In general, palliative surgery for gastrointestinal occlusion includes bypass surgery or resection and re-anastomosis. A previous report demonstrated that a gastrojejunal bypass can be effective for treating a duodenal obstruction due to direct, PM-RCC invasion [10]. However, in the present case, the patient had a history of gastrectomy, and the wall of his jejunal limb showed thinning and pallor in the area immediately distal to the esophagojejunal anastomosis due to the massive tumor thrombus in the lumen. A jejunojejunal bypass was therefore impossible. After meticulous adhesiolysis around the portion occupied by the tumor thrombus, the jejunal limb both was able to be encircled at the oral and anal sides of the obstruction and resected together with the distal pancreas.

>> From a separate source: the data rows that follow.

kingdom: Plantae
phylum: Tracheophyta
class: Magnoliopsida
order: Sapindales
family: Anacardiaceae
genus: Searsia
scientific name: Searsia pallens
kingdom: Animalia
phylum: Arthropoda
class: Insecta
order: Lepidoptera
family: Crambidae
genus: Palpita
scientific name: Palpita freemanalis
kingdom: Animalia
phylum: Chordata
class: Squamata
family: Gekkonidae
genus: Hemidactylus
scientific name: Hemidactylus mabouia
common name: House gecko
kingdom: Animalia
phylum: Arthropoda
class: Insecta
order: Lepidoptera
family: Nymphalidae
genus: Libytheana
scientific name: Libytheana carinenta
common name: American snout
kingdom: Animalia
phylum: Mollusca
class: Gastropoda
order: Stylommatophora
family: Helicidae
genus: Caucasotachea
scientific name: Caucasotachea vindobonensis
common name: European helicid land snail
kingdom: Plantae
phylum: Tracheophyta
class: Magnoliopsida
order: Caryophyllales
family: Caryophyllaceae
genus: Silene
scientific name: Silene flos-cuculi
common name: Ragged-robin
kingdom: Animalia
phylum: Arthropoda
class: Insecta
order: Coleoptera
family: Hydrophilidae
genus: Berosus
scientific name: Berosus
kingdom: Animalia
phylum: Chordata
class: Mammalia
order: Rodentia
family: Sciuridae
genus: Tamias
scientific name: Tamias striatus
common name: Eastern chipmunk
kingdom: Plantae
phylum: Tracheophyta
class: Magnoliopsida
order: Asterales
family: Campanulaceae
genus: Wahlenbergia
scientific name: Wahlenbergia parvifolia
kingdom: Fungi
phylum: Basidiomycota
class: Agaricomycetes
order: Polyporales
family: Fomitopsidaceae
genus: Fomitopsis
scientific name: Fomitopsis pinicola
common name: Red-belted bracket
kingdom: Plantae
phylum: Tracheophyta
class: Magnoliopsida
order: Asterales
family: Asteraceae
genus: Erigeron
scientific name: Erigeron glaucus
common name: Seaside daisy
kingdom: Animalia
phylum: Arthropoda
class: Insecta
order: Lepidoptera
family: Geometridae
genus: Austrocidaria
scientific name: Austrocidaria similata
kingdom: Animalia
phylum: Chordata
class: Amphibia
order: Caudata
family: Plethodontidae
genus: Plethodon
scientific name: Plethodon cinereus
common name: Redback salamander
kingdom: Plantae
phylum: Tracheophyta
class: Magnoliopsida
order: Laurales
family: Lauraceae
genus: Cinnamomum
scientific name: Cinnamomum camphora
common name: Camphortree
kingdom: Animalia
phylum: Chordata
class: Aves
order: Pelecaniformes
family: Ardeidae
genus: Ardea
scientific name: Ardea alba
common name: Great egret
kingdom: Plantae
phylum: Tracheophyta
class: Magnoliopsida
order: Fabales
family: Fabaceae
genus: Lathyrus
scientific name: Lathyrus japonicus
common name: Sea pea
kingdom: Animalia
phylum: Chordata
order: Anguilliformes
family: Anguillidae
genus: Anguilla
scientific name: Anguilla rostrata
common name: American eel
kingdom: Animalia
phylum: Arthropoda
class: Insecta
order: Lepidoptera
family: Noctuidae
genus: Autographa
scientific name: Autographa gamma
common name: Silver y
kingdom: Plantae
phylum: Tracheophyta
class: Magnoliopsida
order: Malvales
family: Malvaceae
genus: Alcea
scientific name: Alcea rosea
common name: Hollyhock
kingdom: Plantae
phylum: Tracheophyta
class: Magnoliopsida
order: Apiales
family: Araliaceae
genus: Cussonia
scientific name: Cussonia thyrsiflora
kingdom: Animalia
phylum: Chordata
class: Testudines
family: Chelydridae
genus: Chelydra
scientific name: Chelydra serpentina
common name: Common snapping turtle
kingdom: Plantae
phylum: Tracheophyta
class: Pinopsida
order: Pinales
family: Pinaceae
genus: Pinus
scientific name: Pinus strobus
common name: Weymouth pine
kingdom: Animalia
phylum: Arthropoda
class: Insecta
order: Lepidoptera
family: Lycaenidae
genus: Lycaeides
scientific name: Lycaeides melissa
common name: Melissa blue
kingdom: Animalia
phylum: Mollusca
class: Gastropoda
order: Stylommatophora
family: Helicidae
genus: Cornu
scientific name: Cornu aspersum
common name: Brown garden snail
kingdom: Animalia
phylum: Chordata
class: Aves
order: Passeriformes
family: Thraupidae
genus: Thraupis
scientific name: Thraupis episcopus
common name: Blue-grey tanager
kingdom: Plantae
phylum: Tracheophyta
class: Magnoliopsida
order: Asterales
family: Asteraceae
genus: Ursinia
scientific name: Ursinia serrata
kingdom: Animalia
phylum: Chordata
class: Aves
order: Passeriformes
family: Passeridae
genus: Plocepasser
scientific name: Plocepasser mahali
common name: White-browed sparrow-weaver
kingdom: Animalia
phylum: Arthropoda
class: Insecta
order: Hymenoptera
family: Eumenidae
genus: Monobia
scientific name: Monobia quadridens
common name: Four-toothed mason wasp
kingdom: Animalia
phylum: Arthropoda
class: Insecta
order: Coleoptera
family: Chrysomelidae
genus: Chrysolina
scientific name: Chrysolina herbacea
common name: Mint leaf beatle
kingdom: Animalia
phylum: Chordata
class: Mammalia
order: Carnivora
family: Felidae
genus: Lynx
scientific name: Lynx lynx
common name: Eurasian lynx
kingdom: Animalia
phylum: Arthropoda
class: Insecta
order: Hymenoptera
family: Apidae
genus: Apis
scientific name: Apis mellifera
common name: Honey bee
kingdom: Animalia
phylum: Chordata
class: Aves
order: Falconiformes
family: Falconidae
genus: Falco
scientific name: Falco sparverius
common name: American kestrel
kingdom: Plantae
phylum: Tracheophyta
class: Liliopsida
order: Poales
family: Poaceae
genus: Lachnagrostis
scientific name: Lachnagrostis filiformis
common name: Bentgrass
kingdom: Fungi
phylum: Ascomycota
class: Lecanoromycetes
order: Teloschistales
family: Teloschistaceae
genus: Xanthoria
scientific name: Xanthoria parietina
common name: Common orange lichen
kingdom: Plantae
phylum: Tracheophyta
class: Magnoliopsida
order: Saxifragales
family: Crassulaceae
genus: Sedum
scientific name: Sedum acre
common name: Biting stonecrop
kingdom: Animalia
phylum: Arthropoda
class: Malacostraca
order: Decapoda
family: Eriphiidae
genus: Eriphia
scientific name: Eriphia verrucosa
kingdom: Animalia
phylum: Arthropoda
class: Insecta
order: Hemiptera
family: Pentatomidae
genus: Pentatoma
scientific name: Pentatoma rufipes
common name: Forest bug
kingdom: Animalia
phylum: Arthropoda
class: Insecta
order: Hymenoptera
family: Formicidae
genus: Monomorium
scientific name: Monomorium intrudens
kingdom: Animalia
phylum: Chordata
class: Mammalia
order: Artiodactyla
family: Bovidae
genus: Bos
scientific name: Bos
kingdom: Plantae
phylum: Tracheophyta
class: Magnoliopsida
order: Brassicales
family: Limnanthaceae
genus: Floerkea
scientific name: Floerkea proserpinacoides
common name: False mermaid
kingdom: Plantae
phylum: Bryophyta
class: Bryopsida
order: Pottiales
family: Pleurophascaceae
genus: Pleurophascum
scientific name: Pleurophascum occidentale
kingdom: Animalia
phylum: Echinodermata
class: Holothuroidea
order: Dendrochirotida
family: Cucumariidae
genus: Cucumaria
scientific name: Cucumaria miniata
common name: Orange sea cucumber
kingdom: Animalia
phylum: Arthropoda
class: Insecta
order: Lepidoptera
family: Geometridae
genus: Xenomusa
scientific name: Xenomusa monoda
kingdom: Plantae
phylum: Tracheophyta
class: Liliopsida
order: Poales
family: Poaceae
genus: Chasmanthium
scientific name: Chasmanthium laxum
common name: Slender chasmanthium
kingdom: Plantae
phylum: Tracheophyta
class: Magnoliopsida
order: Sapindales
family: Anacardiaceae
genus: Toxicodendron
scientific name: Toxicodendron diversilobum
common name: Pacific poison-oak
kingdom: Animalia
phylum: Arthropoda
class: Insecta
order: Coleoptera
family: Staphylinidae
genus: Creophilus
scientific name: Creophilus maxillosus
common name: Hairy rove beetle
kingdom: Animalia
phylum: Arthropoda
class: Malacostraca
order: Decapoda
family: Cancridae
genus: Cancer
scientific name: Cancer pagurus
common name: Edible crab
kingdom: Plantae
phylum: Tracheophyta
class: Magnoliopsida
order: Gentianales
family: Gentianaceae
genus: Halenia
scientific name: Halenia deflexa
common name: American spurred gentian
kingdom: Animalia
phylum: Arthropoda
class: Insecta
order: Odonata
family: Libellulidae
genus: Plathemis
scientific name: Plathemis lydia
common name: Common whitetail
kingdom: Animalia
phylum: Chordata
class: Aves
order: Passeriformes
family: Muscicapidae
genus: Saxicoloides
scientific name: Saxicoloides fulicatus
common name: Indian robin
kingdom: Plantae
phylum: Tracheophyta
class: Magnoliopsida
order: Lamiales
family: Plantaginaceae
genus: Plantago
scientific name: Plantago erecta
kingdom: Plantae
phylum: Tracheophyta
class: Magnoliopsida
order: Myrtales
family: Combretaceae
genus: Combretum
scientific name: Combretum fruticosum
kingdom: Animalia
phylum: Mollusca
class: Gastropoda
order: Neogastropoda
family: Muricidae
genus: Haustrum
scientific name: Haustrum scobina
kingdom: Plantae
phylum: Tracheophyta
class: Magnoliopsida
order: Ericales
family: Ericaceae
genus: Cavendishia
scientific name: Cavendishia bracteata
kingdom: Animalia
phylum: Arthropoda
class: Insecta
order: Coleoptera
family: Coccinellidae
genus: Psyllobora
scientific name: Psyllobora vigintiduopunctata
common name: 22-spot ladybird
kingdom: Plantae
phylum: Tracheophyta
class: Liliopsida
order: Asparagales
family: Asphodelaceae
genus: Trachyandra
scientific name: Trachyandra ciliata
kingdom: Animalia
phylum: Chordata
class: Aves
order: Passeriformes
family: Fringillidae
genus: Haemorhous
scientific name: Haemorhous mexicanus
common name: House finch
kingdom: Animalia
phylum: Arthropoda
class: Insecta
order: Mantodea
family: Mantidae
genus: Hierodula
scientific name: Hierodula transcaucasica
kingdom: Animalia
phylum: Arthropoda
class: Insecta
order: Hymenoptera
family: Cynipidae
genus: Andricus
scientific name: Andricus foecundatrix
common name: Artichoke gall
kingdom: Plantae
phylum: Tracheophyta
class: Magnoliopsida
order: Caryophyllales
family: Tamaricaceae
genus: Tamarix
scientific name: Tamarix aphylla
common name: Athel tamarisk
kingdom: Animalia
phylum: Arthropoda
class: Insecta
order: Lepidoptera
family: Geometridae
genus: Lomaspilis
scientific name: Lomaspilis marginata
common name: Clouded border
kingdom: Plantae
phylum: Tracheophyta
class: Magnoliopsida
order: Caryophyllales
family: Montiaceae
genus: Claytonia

Appropriate tension and sufficient blood supply at the anastomotic site are essential for proper healing [15]. In the present case, the length of the jejunal limb after resection, including the anastomosis, was adequate to re-anastomose the jejunum to the esophagus without excessive tension. ICG fluorescence imaging, which is used to asses gastrointestinal anastomotic blood perfusion [16] and anastomotic blood flow in patients with a gastrectomy [17], demonstrated adequate blood perfusion at the anastomosis site in the present patient.

Conclusions

The present report described a case of bowel occlusion caused by a tumor thrombus stemming from PM-RCC. A pancreatic metastasis of RCC has the potential to invade the gastrointestinal tract and give rise to a tumor thrombus resulting in bowel occlusion requiring surgical intervention.